Spvgg Oberrad
- Full name: Spielvereinigung 05 Frankfurt-Oberrad
- Founded: 1905
- Manager: Marcus Spahn
- League: Verbandsliga Hessen-Süd (VI)
- 2015–16: Hessenliga (V), 16th (relegated)
| Home colours | Away colours |

= Spvgg 05 Oberrad =

German football club

Spvgg 05 Oberrad is a German association football club based in the Oberrad district of Frankfurt, Hesse.

==History==
Predecessor side, Sportverein Oberrad, was formed in 1905 out of the union of the clubs Viktoria Oberrad, Kickers Oberrad and Sportclub Hellas. In 1933 this club merged with Ballspielclub Oberrad to form Spielvereinigung 05 Frankfurt-Oberrad

By the end of the 1930s the club had advanced to play in the second division Bezirksliga. The destruction during World War II of the city quarter where the team was based led to the collapse of the club in 1943. It was re-established after the war in 1945 as SG Oberrad before re-claiming its original name a year later.

The football team is an elevator club moving frequently between fourth and fifth division play. The club made its first appearance in the Landesliga Süd in the 1978–79 season but was immediately relegated. They returned in 1983 and stayed up for a half dozen seasons before being sent down again in 1989. Obberrad then had a pair of three season long turns in the Landesliga in 1993–96 and 1999–2002.

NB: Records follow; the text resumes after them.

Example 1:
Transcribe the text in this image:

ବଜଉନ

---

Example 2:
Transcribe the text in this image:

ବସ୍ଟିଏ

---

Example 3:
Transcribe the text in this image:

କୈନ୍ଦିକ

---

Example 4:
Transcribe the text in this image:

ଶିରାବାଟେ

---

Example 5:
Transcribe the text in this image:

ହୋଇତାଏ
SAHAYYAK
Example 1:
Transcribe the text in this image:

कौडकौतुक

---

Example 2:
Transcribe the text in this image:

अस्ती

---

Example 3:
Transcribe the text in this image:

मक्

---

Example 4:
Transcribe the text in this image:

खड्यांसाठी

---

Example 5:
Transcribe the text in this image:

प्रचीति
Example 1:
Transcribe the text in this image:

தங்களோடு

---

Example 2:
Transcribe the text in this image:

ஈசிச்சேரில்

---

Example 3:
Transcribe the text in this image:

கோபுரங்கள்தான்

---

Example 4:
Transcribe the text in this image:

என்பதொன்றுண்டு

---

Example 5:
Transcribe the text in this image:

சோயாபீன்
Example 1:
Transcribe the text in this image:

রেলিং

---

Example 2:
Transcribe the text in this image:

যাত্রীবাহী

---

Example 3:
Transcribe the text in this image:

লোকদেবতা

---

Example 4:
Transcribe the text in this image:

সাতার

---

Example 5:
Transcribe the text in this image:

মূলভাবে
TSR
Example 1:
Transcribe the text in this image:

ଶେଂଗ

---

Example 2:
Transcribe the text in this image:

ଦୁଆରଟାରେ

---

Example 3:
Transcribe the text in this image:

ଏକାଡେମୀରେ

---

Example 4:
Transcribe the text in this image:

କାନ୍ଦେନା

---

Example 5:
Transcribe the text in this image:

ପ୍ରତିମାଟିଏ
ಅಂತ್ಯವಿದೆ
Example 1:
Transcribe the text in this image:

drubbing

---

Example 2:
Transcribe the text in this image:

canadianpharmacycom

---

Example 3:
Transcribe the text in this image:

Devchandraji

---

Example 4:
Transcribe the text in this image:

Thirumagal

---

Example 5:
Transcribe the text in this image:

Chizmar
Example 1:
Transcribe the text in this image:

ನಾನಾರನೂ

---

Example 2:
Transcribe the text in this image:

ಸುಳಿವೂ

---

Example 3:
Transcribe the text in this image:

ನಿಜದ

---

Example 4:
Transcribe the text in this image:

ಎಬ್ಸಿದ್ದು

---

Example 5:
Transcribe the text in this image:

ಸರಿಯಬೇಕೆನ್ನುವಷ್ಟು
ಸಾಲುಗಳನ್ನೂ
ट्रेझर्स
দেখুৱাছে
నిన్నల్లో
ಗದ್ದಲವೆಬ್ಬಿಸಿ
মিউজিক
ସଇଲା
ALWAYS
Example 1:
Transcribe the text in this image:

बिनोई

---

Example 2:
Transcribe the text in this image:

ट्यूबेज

The club has played as a mid-to-lower table side in Landesliga competition with their best result being a 6th-place finish in 1993–94. Oberrad again earned promotion to the Landesliga Hessen-Süd (IV) after a successful 2005 campaign in the Bezirksoberliga Frankfurt (V) that saw the club finish in second place. After nine consecutive seasons in the Verbandsliga, Oberrad was promoted to the Hessenliga after a runners-up finish in 2014 but relegated from this league again in 2016.

The club places emphasis on its youth sides and has the largest youth program in the Main-Rhein area.